*** DOCUMENT EXTRACT Section Begins ***

Can a customized experimental muffle furnace pass gas?

Whether the customized experimental muffle furnace can pass gas depends on the type of furnace body:

Ordinary box type muffle furnace: usually designed as an open or simple sealed structure, it is not recommended to directly introduce flammable gases such as hydrogen. Insufficient sealing may lead to hydrogen leakage, which can easily cause explosions when mixed with air at high temperatures. But inert gases such as nitrogen can be introduced for protective annealing or oxidation prevention, but it is necessary to first evacuate and replace the air to ensure a reducing atmosphere.
Tube type muffle furnace: using quartz or metal tubes as the furnace, equipped with gas inlet and outlet and sealing devices, can safely introduce various gases, including hydrogen, nitrogen, argon, etc. Its sealing structure can effectively prevent gas leakage, and the gas flow path is controllable, suitable for scenarios such as catalytic reactions and reduction experiments that require specific atmospheres.
Vacuum box muffle furnace: Combining vacuum technology with atmosphere control function, impurities can be removed by vacuuming first, and then inert gases such as nitrogen and argon can be introduced to create a pure and oxygen free environment for experiments. Some models also support hydrogen gas injection, but require explosion-proof devices and strict safety monitoring systems.

*** DOCUMENT EXTRACT Section Ends ***
*** RECORDED INFORMATION Section Begins ***

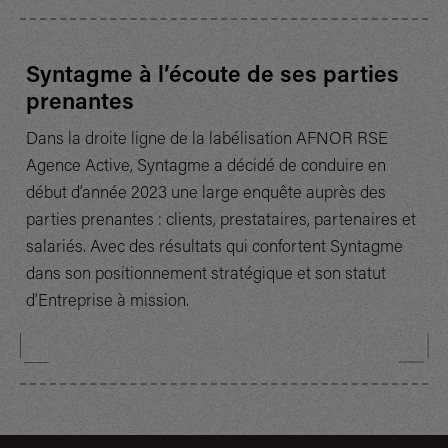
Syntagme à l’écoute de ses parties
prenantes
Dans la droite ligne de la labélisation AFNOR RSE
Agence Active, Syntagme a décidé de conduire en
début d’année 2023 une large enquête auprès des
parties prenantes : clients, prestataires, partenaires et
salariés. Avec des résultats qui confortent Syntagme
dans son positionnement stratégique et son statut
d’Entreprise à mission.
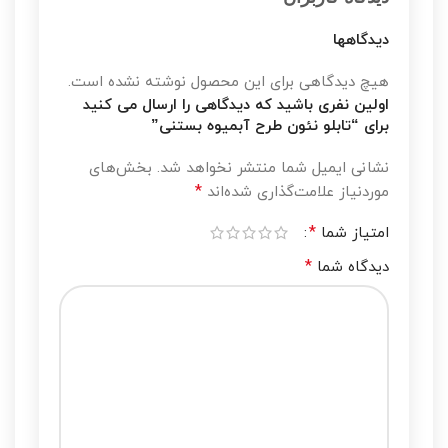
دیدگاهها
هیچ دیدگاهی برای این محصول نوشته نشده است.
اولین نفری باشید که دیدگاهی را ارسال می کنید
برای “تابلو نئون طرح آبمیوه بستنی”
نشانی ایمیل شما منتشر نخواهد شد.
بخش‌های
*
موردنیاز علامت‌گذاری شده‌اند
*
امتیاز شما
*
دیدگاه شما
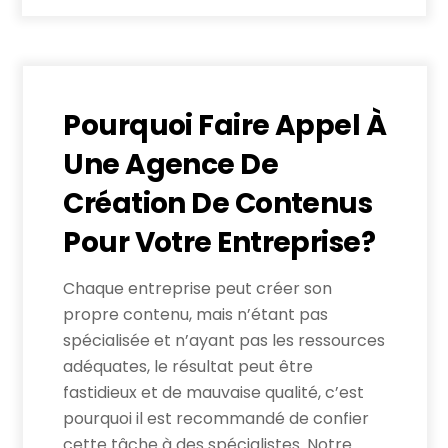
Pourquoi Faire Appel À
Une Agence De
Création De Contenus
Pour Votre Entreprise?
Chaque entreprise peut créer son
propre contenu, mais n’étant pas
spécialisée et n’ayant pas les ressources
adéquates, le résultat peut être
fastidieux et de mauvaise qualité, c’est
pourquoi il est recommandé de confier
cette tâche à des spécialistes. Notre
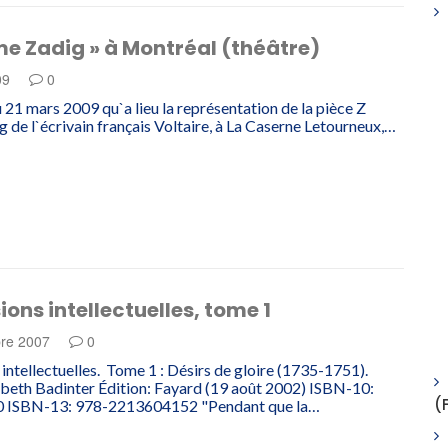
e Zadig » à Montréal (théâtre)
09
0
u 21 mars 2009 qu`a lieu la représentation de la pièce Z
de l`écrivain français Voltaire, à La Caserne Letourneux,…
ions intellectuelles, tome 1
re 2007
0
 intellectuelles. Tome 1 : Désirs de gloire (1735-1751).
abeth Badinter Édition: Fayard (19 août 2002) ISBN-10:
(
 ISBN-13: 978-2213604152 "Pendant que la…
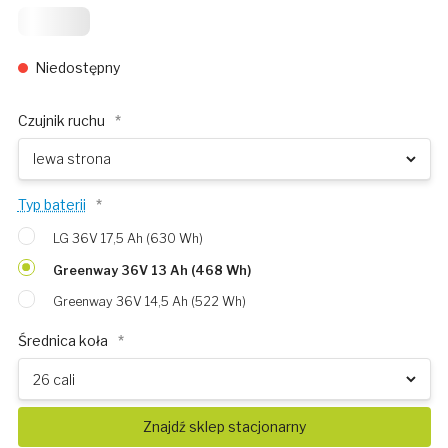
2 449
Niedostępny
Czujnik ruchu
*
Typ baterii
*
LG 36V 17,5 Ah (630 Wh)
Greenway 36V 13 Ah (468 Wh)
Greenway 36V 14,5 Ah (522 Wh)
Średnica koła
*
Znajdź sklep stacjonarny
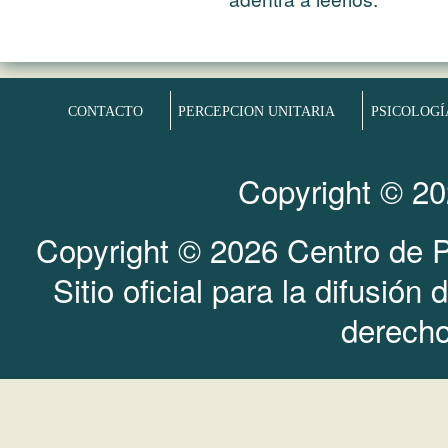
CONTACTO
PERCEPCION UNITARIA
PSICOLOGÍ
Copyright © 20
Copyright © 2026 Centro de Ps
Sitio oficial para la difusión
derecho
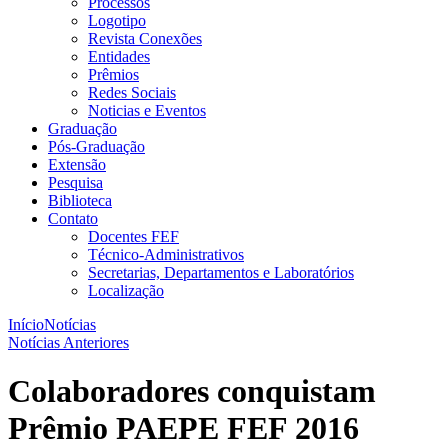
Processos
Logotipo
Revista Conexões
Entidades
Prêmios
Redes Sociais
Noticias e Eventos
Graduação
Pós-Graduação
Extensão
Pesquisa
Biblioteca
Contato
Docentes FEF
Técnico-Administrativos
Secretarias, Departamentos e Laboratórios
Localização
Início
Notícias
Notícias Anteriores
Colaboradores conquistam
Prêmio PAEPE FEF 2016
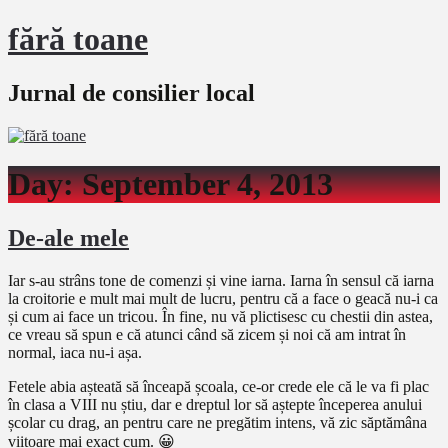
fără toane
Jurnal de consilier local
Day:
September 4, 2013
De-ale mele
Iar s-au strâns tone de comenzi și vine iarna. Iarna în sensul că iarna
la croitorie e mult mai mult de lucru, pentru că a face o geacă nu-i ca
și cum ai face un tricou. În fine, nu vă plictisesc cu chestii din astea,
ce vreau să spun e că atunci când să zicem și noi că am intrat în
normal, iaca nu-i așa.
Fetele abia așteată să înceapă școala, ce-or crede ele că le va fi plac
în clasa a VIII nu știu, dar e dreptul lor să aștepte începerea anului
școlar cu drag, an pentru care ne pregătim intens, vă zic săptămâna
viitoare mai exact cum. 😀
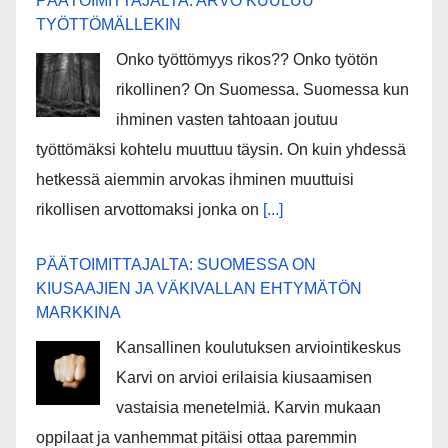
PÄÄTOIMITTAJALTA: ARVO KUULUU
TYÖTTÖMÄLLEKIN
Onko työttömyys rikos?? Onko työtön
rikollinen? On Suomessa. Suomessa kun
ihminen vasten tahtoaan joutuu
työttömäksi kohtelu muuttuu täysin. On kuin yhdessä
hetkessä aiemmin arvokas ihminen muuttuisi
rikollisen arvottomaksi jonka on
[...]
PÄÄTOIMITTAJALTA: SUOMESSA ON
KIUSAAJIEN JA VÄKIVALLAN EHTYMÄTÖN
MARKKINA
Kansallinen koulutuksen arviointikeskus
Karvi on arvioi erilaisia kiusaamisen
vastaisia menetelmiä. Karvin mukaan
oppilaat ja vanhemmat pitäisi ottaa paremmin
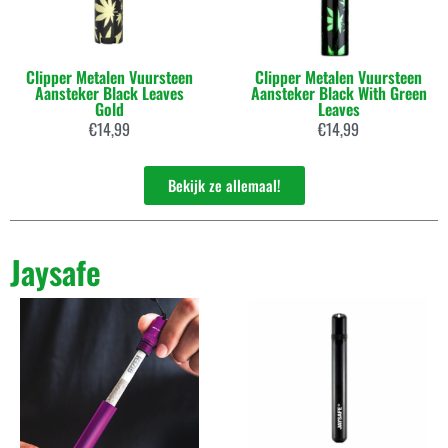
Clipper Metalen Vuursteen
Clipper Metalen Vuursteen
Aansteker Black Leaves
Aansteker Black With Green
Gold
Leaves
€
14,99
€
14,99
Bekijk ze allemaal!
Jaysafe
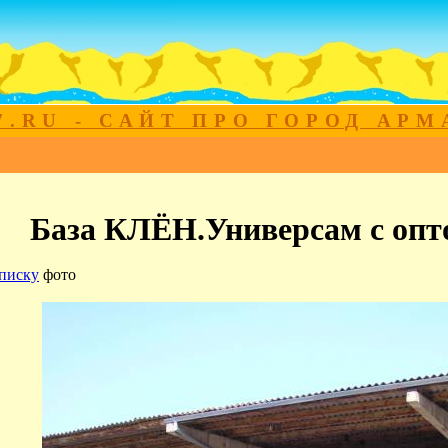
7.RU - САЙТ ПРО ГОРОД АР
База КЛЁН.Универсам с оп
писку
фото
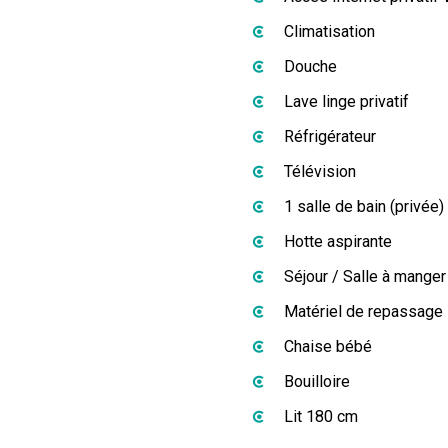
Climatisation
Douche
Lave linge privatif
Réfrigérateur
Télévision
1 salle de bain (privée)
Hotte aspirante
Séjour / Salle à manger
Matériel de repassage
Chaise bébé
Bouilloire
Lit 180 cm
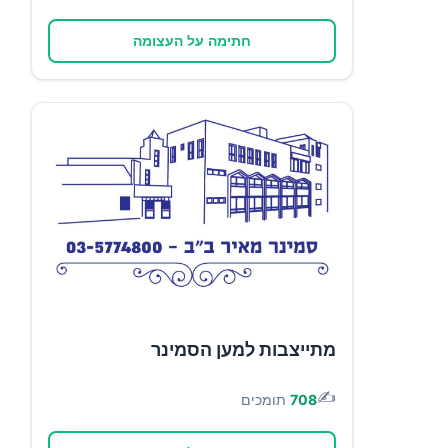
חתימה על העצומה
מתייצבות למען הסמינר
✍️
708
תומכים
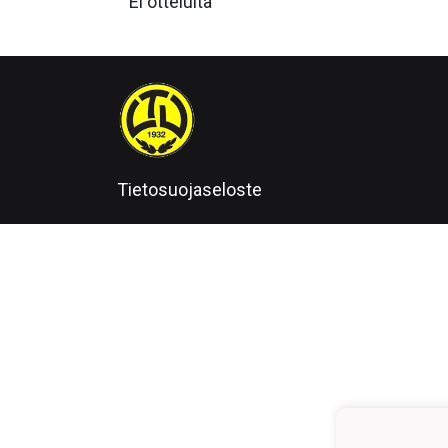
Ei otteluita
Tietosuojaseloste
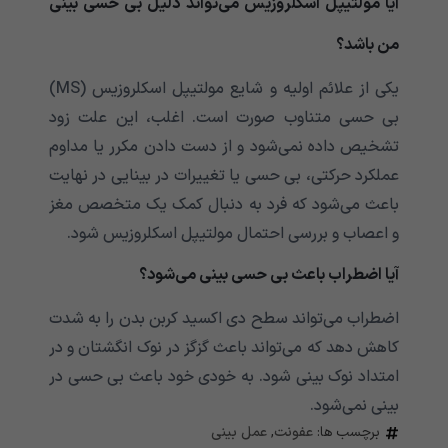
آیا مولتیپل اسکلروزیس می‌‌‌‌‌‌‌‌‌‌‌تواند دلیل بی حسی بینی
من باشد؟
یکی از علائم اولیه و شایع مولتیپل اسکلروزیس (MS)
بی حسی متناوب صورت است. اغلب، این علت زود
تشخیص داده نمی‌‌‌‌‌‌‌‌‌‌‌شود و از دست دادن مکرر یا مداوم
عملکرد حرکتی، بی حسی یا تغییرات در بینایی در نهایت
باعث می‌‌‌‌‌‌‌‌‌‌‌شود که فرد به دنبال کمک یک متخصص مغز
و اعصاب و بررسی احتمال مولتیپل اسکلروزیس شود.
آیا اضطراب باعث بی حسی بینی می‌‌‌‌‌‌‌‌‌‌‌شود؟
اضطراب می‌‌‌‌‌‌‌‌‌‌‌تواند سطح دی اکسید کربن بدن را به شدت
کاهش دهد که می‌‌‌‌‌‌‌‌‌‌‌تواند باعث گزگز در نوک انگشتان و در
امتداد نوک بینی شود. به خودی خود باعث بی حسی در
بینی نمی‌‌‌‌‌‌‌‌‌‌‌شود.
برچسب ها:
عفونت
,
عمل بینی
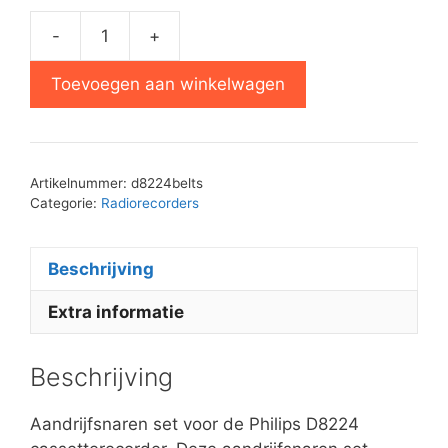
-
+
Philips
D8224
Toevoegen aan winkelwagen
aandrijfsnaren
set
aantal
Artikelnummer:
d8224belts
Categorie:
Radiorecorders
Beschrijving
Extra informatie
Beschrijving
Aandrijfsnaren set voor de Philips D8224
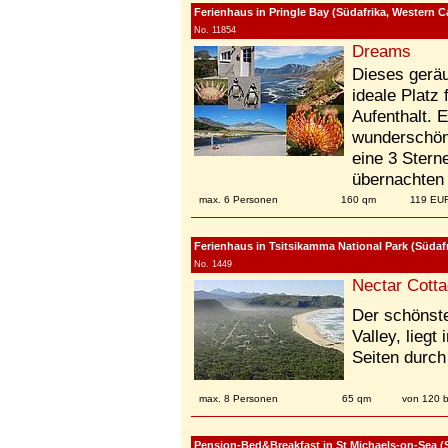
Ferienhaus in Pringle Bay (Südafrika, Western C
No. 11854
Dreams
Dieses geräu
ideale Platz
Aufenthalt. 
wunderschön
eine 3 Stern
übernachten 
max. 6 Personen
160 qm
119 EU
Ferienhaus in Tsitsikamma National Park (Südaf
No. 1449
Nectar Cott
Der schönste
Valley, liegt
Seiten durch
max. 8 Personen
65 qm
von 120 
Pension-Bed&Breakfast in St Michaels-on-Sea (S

*** RECORDED INFORMATION Section Ends ***

__TO DO__.
- A) According to the muffle furnace text, what does a tube type muffle furnace use as its furnace?
- B) In the muffle furnace text, write out everything from "Whether the customized" down to "a reducing atmosphere.", swapping "flammable" for "combustible".
- C) Decide whether each statement agrees with the muffle furnace text, and quote the words that settle it: (i) hydrogen is recommended for direct introduction into an ordinary box type muffle furnace; (ii) argon can be introduced into a tube type muffle furnace; (iii) some vacuum box muffle furnace models support hydrogen gas injection.

__RESULTS FOR EACH TASK__.
- A) Quartz or metal tubes.

- B)
Whether the customized experimental muffle furnace can pass gas depends on the type of furnace body:

Ordinary box type muffle furnace: usually designed as an open or simple sealed structure, it is not recommended to directly introduce combustible gases such as hydrogen. Insufficient sealing may lead to hydrogen leakage, which can easily cause explosions when mixed with air at high temperatures. But inert gases such as nitrogen can be introduced for protective annealing or oxidation prevention, but it is necessary to first evacuate and replace the air to ensure a reducing atmosphere.

- C)
(i) No: "it is not recommended to directly introduce flammable gases such as hydrogen"
(ii) Yes: "can safely introduce various gases, including hydrogen, nitrogen, argon, etc."
(iii) Yes: "Some models also support hydrogen gas injection"